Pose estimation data

————

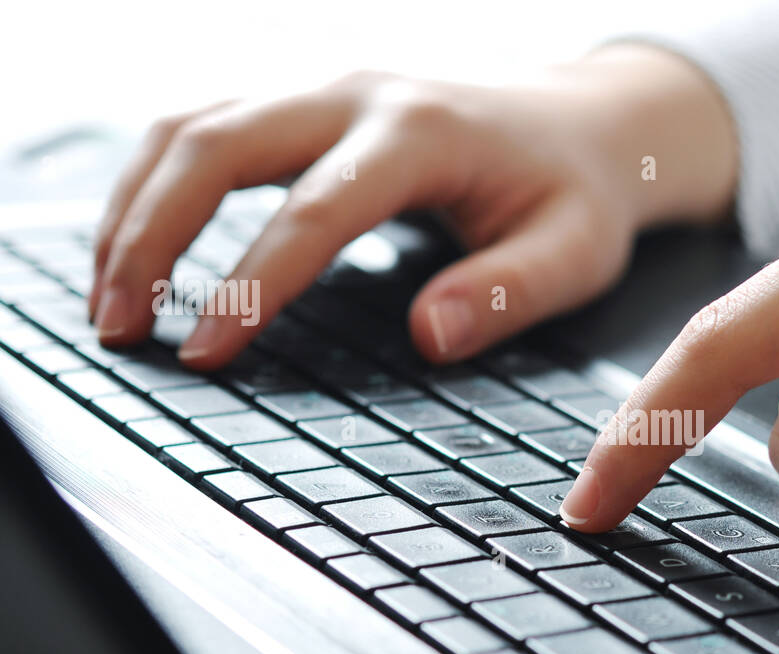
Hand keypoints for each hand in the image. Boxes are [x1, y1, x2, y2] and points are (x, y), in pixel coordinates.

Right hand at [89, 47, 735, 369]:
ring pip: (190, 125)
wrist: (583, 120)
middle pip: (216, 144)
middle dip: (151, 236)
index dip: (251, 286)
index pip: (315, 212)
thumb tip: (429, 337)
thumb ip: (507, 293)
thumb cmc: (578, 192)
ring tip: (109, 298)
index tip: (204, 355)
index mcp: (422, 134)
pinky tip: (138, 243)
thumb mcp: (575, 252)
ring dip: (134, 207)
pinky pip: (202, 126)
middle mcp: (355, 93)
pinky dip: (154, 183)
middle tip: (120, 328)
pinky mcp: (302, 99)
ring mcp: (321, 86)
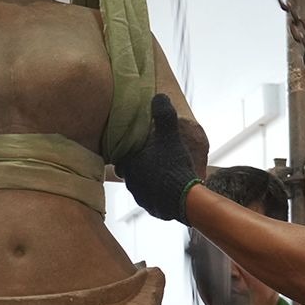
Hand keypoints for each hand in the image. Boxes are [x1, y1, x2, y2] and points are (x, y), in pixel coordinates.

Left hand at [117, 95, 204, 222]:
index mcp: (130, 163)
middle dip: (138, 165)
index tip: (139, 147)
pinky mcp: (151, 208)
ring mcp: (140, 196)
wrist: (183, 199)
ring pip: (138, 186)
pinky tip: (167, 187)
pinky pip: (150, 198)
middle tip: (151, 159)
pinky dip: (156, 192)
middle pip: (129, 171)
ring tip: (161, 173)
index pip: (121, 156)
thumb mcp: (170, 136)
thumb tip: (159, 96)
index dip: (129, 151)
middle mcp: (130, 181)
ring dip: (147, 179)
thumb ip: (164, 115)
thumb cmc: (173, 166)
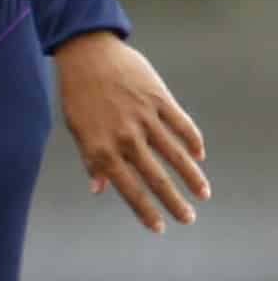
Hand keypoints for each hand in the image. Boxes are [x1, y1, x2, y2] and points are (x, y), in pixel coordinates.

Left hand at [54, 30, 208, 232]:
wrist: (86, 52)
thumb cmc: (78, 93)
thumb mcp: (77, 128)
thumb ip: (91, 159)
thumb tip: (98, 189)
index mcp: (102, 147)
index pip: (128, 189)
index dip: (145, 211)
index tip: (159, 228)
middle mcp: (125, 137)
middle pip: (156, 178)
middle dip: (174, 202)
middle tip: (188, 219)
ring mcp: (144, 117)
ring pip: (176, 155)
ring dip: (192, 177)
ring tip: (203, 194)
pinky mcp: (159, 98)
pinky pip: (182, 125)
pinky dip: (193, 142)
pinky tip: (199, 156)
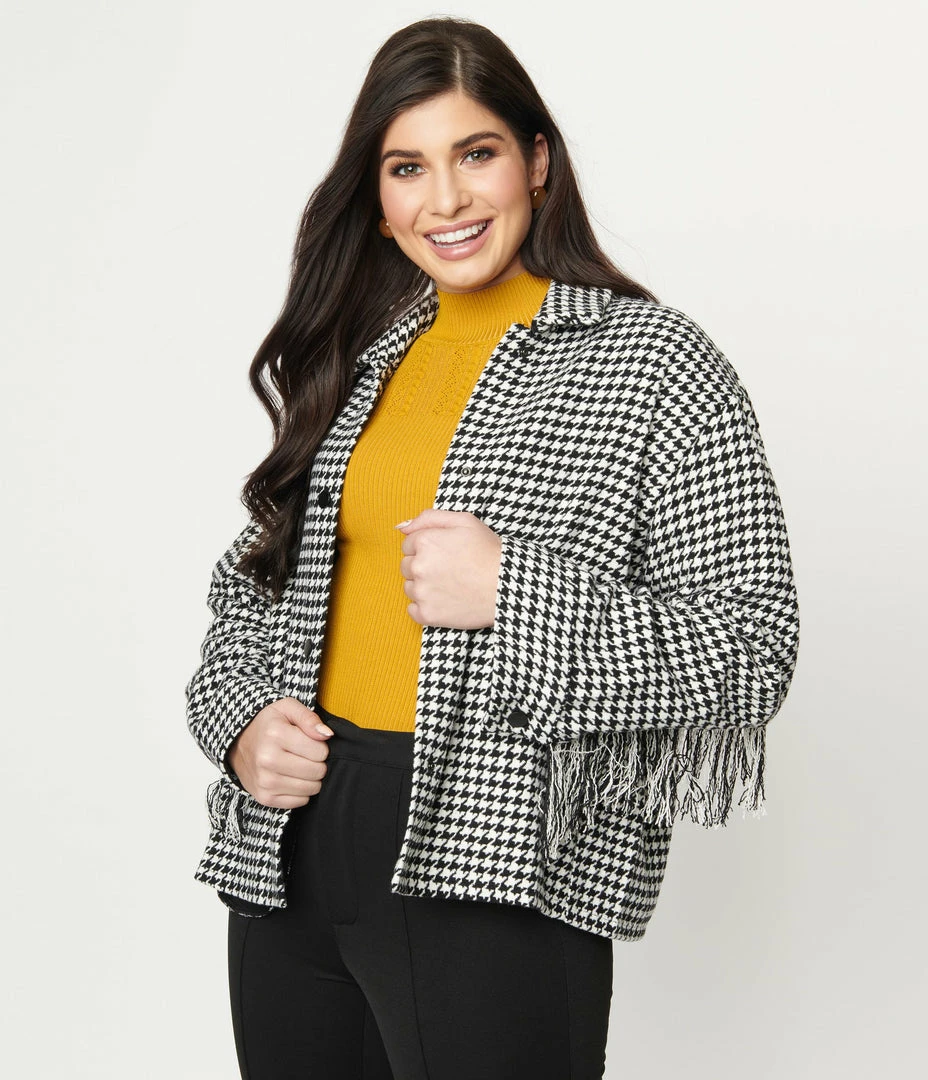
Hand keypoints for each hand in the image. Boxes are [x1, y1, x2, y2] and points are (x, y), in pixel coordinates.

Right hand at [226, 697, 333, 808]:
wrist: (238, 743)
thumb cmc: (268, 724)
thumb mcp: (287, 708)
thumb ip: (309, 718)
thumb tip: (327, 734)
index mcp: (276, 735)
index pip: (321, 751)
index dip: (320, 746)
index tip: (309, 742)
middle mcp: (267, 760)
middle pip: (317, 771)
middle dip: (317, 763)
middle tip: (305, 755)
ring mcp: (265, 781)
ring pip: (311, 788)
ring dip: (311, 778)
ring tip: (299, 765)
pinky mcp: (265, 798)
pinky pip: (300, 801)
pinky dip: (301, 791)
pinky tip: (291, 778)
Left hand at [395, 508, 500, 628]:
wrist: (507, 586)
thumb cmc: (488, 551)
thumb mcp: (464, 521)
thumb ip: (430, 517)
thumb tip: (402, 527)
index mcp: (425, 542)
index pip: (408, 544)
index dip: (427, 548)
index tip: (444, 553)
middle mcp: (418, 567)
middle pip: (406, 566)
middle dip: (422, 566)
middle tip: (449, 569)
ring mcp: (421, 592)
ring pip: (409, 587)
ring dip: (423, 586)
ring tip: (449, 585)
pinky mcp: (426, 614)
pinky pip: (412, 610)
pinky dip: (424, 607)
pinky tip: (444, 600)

————

Exercise prompt -
Copy whichever lines above contain the string "Left".

Task output -
Left hand at [117, 95, 204, 222]:
Left hand at [54, 30, 208, 232]:
Left hand at [395, 508, 500, 628]:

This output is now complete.